A CNN-Transformer hybrid model for recognizing American Sign Language (ASL) finger-spelling gestures from surface electromyography (sEMG) signals. This project provides an alternative digital communication method for transradial amputees by translating forearm muscle signals into keyboard inputs.
This system captures electrical signals from five forearm muscles using a custom-built sEMG sensor array and classifies ASL gestures with >85% accuracy. The architecture employs five independent CNN modules (one per channel) to extract localized signal features, which are then processed by a shared Transformer to capture temporal dependencies across channels.
- Custom sEMG Hardware: High-gain instrumentation amplifier array (INA129) with ~10,000x gain for superior signal quality
- Hybrid CNN-Transformer Architecture: Combines spatial feature extraction with temporal sequence modeling
- Real-time Classification: Processes 0.5-second gesture windows at 1 kHz sampling rate
- Low Data Requirements: Efficient architecture trained on just 10,400 samples from 2 subjects
┌─────────────────────────────────────────────────────────────────────┐
│ 5-Channel sEMG Input │
│ (500 samples × 5 channels) │
└─────────────────────────────────────────────────────────────────────┘
│
▼
┌─────────┬─────────┬─────────┬─────────┬─────────┐
│ CNN 1 │ CNN 2 │ CNN 3 │ CNN 4 │ CNN 5 │ ← Independent feature extraction
└────┬────┴────┬────┴────┬────┴────┬────┴────┬────┘
│ │ │ │ │
└─────────┴─────────┼─────────┴─────────┘
│
▼
┌─────────────────┐
│ Embedding │
└────────┬────────┘
│
▼
┌─────────────────┐
│ Transformer │ ← Temporal dependency modeling
│ Encoder │
└────────┬────────┘
│
▼
┌─────────────────┐
│ Mean Pooling │
└────────┬────────┘
│
▼
┌─────────────────┐
│ Linear + Softmax│ ← 26-class output (A-Z)
└─────────────────┘
- DC Offset Removal – Center signals around zero
- Bandpass Filtering – Retain 20–500 Hz (EMG frequency range)
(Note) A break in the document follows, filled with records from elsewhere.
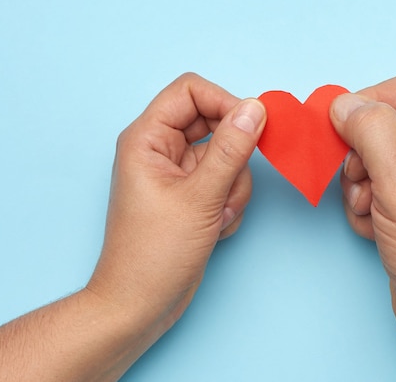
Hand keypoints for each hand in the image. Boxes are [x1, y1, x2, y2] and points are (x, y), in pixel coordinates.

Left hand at [87, 72, 265, 329]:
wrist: (140, 305)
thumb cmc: (155, 253)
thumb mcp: (200, 197)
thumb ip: (231, 149)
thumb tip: (255, 108)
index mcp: (147, 138)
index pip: (191, 91)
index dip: (224, 101)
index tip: (252, 126)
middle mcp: (161, 148)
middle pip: (213, 122)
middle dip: (233, 155)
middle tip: (233, 181)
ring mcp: (178, 172)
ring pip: (225, 154)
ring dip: (233, 185)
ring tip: (218, 215)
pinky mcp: (192, 194)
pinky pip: (225, 179)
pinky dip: (230, 201)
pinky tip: (216, 227)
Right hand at [330, 71, 395, 380]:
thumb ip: (373, 133)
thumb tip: (346, 103)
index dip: (373, 101)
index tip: (340, 125)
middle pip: (390, 122)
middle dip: (363, 151)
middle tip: (357, 177)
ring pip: (378, 156)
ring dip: (360, 182)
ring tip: (368, 209)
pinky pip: (378, 185)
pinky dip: (365, 203)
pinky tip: (373, 228)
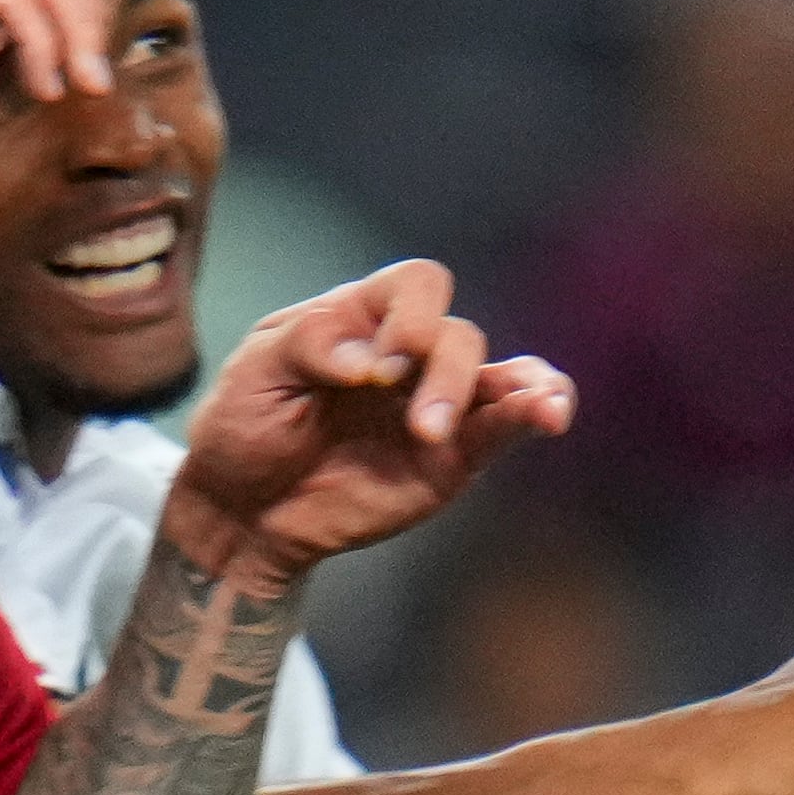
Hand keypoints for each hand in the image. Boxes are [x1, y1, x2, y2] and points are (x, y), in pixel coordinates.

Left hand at [167, 260, 573, 581]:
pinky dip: (534, 414)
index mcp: (362, 317)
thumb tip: (370, 359)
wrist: (242, 509)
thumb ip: (309, 346)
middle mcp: (410, 355)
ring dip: (520, 389)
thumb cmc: (243, 425)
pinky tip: (550, 414)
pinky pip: (505, 428)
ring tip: (538, 408)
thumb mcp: (254, 373)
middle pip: (459, 337)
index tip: (375, 368)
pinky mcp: (452, 459)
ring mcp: (435, 406)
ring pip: (501, 377)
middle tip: (415, 423)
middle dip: (442, 374)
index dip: (412, 315)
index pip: (418, 285)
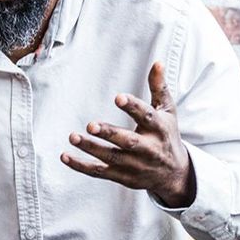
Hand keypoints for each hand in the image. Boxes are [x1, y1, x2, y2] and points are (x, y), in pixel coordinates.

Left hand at [62, 62, 194, 206]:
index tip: (118, 97)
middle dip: (110, 134)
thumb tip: (157, 62)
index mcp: (159, 129)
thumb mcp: (168, 111)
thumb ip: (159, 88)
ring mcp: (134, 165)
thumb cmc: (167, 135)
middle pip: (128, 142)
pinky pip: (100, 172)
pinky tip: (66, 156)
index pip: (147, 117)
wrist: (174, 174)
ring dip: (91, 148)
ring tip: (73, 137)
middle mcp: (148, 149)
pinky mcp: (123, 176)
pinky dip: (82, 166)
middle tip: (91, 124)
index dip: (133, 107)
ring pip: (111, 157)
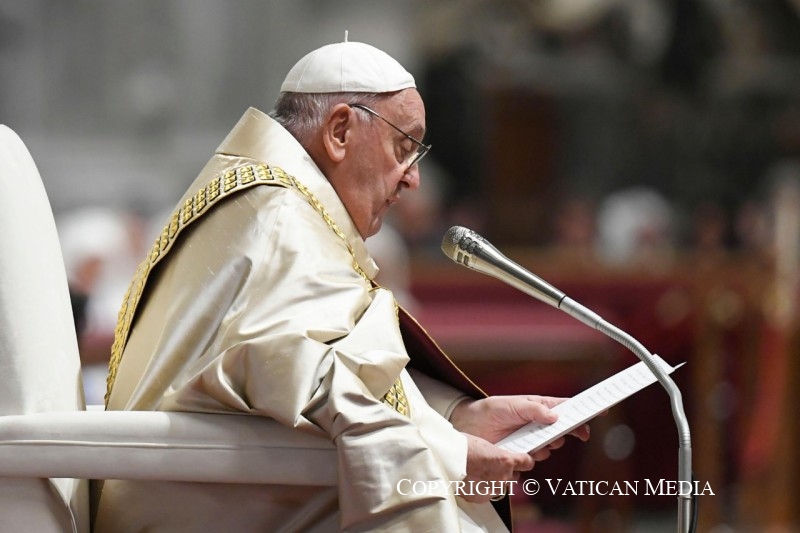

- Notch Filtering – Remove 60 Hz power line interference
- STFT Spectrogram – Convert time-domain signals to time-frequency representation
sr25/
├── src/
│ ├── cnn_transformer.py # Neural network architecture
│ ├── emg_dataset.py # PyTorch dataset class
│ ├── emg_sample.py # Signal processing utilities
│ ├── load_data.py # Data loading functions
│ └── main.py # Training script
├── paper.typ # Research paper (Typst format)
├── dataset-complex.npz # Processed training data
└── cnn_transformer_emg_model_full.pth # Trained model weights
- 5× INA129 instrumentation amplifiers (gain ≈ 9,881)
- Teensy 4.1 microcontroller
- Surface electrodes for forearm placement
| Compartment | Muscles | Function |
|---|---|---|
| Anterior | Flexor digitorum superficialis/profundus | Finger flexion |
| Anterior | Flexor carpi radialis/ulnaris | Wrist flexion, abduction, adduction |
| Anterior | Pronator teres/quadratus | Forearm pronation |
| Posterior | Extensor digitorum | Finger extension |
cd src
python main.pyimport torch
from src.cnn_transformer import CNNTransformerEMG
model = CNNTransformerEMG(num_classes=26)
model.load_state_dict(torch.load('cnn_transformer_emg_model_full.pth'))
model.eval()
# input_spectrogram: tensor of shape (batch, 5, freq_bins, time_steps)
prediction = model(input_spectrogram)
gesture_idx = prediction.argmax(dim=1)- Test Accuracy: >85% on independent test set
- Primary Error Source: Similar gestures (e.g., 'T' vs 'A' which differ only in thumb position)
- Dataset: 10,400 samples split from 2,600 recordings (2 subjects)
If you use this work, please cite:
Ishaan Sen, "Myoelectric Human–Computer Interfaces for Below–Elbow Amputees"
Regeneron International Science and Engineering Fair 2025
This project is for research and educational purposes.